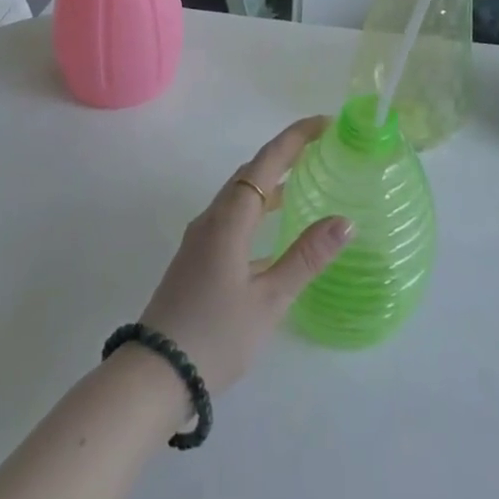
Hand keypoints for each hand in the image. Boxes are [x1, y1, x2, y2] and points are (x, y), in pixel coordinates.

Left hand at [137, 117, 349, 392]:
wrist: (154, 375)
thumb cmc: (216, 335)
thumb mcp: (269, 299)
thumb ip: (306, 257)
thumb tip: (345, 220)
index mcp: (229, 219)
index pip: (266, 162)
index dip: (295, 138)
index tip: (325, 122)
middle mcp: (212, 218)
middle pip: (251, 172)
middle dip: (285, 154)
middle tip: (322, 147)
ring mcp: (201, 238)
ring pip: (240, 195)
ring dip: (271, 181)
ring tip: (305, 179)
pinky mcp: (197, 258)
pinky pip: (233, 217)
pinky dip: (258, 210)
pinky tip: (276, 232)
***
#### Assignment
Each line above that contains "pinky" must be copied out.

#### Answer for this exercise
pinky mcp: (197, 258)
pinky pip: (233, 217)
pinky dip: (258, 210)
pinky tip: (276, 232)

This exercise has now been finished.